Die tschechische Polizei dokumentierte insgesamt 30 solcher Fälle. Dabei bleibt das weitere Schicksal der Kinder offen, die bekannte Kundschaft ist vielfältig. Bei den Vernehmungen hätten einige Väter ihr Handeln mit dem Kauf eines Autos verglichen, so die Polizei (Seznam Zprávy berichtete). Ein schwedischer Kunde habe damit seiner Mutter den Wunsch nach einem Enkelkind erfüllen wollen, ein anderer habe es als Ergänzung zu einem luxuriösen Lebensstil gekauft. Zu einem Kind, dass in die USA verkauft wurde, verloren die Behörden jede Spur, ein anderer Vater habe die Lust verloren und das Kind nicht abgeholt.

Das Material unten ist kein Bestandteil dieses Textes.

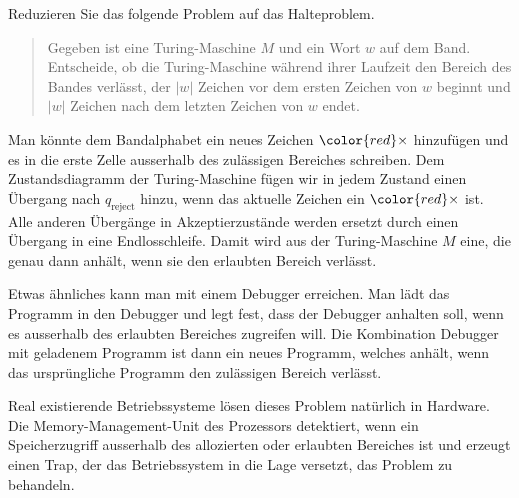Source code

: Reduzieren Sie das folgende Problem auf das Halteproblem.

\begin{quote}
Gegeben ist eine Turing-Maschine $M$ und ein Wort $w$ auf dem Band.
Entscheide, ob die Turing-Maschine während ihrer Laufzeit den 
Bereich des Bandes verlässt, der $|w|$ Zeichen vor dem ersten
Zeichen von $w$ beginnt und $|w|$ Zeichen nach dem letzten Zeichen
von $w$ endet.
\end{quote}

\begin{center}
\end{center}


\begin{loesung}
Man könnte dem Bandalphabet ein neues Zeichen $\color{red}\times$
hinzufügen und es in die erste Zelle ausserhalb des zulässigen 
Bereiches schreiben.
Dem Zustandsdiagramm der Turing-Maschine fügen wir in jedem Zustand
einen Übergang nach $q_{\text{reject}}$ hinzu, wenn das aktuelle Zeichen
ein ${\color{red}\times}$ ist.
Alle anderen Übergänge in Akzeptierzustände werden ersetzt durch einen
Übergang in eine Endlosschleife.
Damit wird aus der Turing-Maschine $M$ eine, die genau dann anhält,
wenn sie den erlaubten Bereich verlässt.

Etwas ähnliches kann man mit einem Debugger erreichen.
Man lädt das Programm in den Debugger und legt fest, dass
der Debugger anhalten soll, wenn es ausserhalb des erlaubten Bereiches
zugreifen will.
Die Kombination Debugger mit geladenem Programm ist dann ein neues
Programm, welches anhält, wenn das ursprüngliche Programm den zulässigen
Bereich verlässt.

Real existierende Betriebssysteme lösen dieses Problem natürlich in 
Hardware.
Die Memory-Management-Unit des Prozessors detektiert, wenn ein
Speicherzugriff ausserhalb des allozierten oder erlaubten Bereiches ist 
und erzeugt einen Trap, der das Betriebssystem in die Lage versetzt,
das Problem zu behandeln.
\end{loesung}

Während der Pandemie seien die Kinder teilweise über ein Jahr in Prag gestrandet, auch Leihmütter seien ohne Hilfe in Tschechien zurückgeblieben. Die Klinik würde sich nicht darüber informieren, ob ihre Kunden ein Kind versorgen können oder überhaupt dafür geeignet seien. Auch eine Kontrolle nach dem Verkauf gäbe es nicht. Ohne Gesetz gäbe es auch keine regulative Handhabe durch die Behörden.

Im Zentrum des Rings

Ende letzten Jahres gab das ukrainische Innenministerium laut Seznam Zprávy bekannt, dass die Polizei sechs Klinikmitarbeiter festgenommen hätte. Sie werfe ihnen in Zusammenarbeit mit der Reproduktionsklinik in Charkiw Menschenhandel vor. Im Zentrum der Ermittlung steht die Charkiwer Klinik des Arztes Alexander Mihajlovič Feskov. Den Vorwurf, dass es ihm nur um Geschäfte und nicht um die Hilfe für unfruchtbare Paare gehe, wies er zurück. „Das ist nur eine Vermutung, die einer Verleumdung gleichkommen kann“, antwortete die Klinik von Dr. Feskov über die tschechische Anwältin Alena Tibitanzlová an Seznam Zprávy. Die Klinik habe immer im Rahmen der geltenden Gesetze in der Ukraine und in Tschechien gearbeitet, erklärte sie.

Die gemeinsamen tschechisch-ukrainischen Ermittlungen begannen 2019 und erstreckten sich über ganz Europa. Im Dezember 2022 wurde in der Ukraine Anklage erhoben. Das Hauptverfahren habe aber noch nicht begonnen, da noch die Zuständigkeit des Gerichts geklärt werden müsse, erklärte Martina Hluštíková, die tschechische Vertreterin in der Agentur der Europäischen Union für justizielle Zusammenarbeit in Strafsachen gegenüber Seznam Zprávy.